→ **Document segment**:
Kearny County Hospital and Tyson Foods jointly announced Thursday that KCH has been awarded a $100,000 grant by Tyson in an effort to increase coordination of the hospital’s services and activities to improve overall community health in the area.

The grant was one of six given across the country that totaled $600,000. The grants were given to health care organizations near Tyson communities in an effort to improve services in a variety of ways through specific projects that meet the unique health care challenges of each area.

The KCH grant was the only one given to a Kansas health care organization. Three were given in Arkansas, one in Nebraska and one in Indiana.

“We’ve taken a close look at health care opportunities in Tyson Foods communities, and this investment represents our willingness to listen to key stakeholders and understand where we can make the most impact,” said Debra Vernon, senior director of corporate social responsibility at Tyson.

→ **Activities**:
1. Answer these questions from the grant article:
(a) How much did Tyson award Kearny County Hospital?
(b) How many grants were given across the country, and what did they total?
(c) How many grants went to Arkansas?
2. Does each statement agree with the grant article? Answer yes or no for each, and quote the words that decide it.
(a) KCH was the only Kansas health care organization to receive one of the grants.
(b) Two grants went to Nebraska.
(c) Debra Vernon is a senior director at Tyson.
You won't need the items that come after the grant article.

→ **Data extract**:
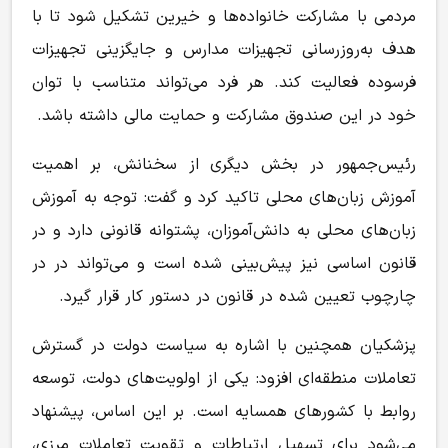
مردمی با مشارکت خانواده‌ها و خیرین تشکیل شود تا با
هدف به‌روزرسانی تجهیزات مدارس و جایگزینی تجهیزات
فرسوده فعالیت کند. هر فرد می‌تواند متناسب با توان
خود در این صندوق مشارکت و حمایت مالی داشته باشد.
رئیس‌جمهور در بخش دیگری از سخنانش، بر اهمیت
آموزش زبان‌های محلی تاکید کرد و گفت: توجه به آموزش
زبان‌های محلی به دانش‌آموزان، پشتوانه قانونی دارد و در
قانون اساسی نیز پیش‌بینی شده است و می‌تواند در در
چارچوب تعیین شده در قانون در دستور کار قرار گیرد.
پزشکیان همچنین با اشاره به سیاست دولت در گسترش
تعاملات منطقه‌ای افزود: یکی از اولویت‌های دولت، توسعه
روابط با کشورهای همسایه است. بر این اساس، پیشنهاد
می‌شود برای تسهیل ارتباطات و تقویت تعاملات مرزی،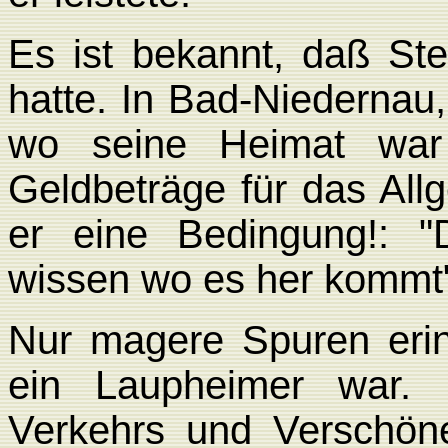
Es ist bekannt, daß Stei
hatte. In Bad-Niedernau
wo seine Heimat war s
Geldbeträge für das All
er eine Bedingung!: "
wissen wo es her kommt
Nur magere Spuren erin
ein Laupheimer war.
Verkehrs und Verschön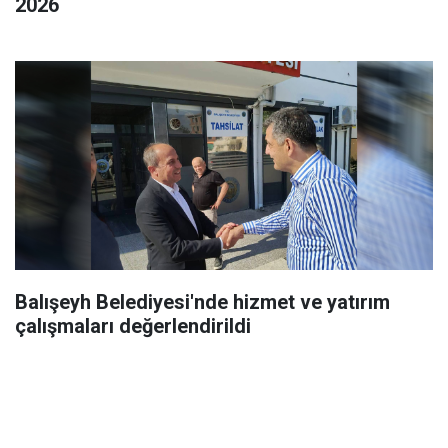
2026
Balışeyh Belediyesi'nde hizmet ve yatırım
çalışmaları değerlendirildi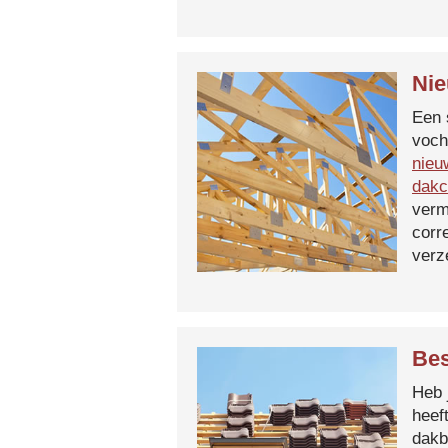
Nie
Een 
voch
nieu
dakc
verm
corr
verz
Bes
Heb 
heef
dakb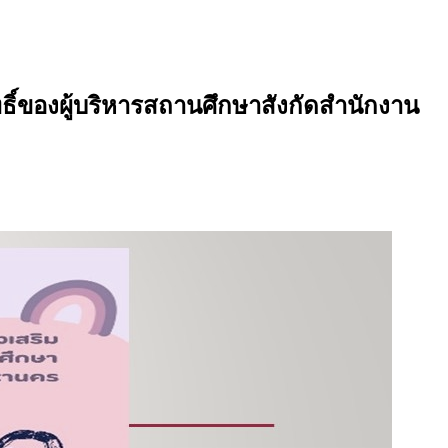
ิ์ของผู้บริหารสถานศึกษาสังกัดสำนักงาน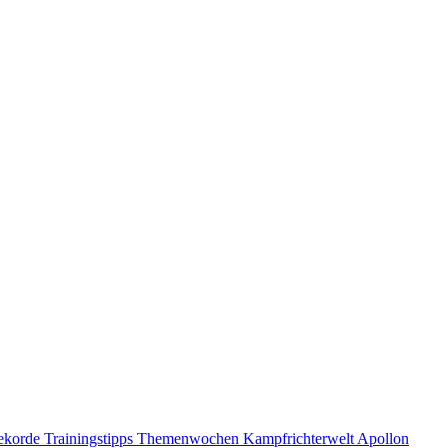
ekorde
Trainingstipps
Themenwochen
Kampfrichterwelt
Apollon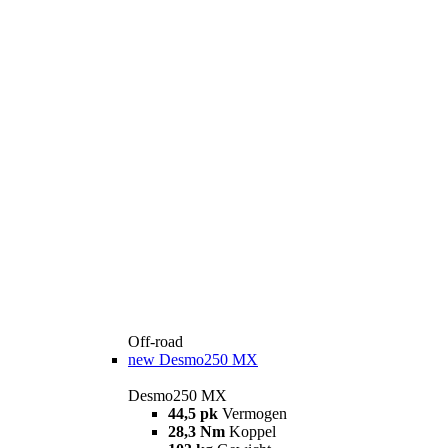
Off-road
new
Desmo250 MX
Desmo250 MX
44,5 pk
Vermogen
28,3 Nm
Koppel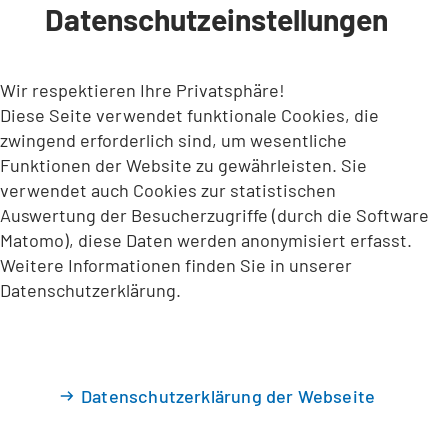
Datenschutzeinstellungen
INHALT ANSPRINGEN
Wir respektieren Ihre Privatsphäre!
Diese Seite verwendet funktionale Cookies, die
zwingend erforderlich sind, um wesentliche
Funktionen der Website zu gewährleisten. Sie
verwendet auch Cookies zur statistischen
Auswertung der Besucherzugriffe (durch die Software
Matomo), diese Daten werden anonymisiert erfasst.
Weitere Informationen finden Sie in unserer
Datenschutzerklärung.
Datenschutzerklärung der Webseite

→ **Answer set**:
1.
(a) $100,000
(b) Six grants, totaling $600,000
(c) Three

2.
(a) Yes: "The KCH grant was the only one given to a Kansas health care organization."
(b) No: "one in Nebraska"
(c) Yes: "Debra Vernon, senior director of corporate social responsibility at Tyson"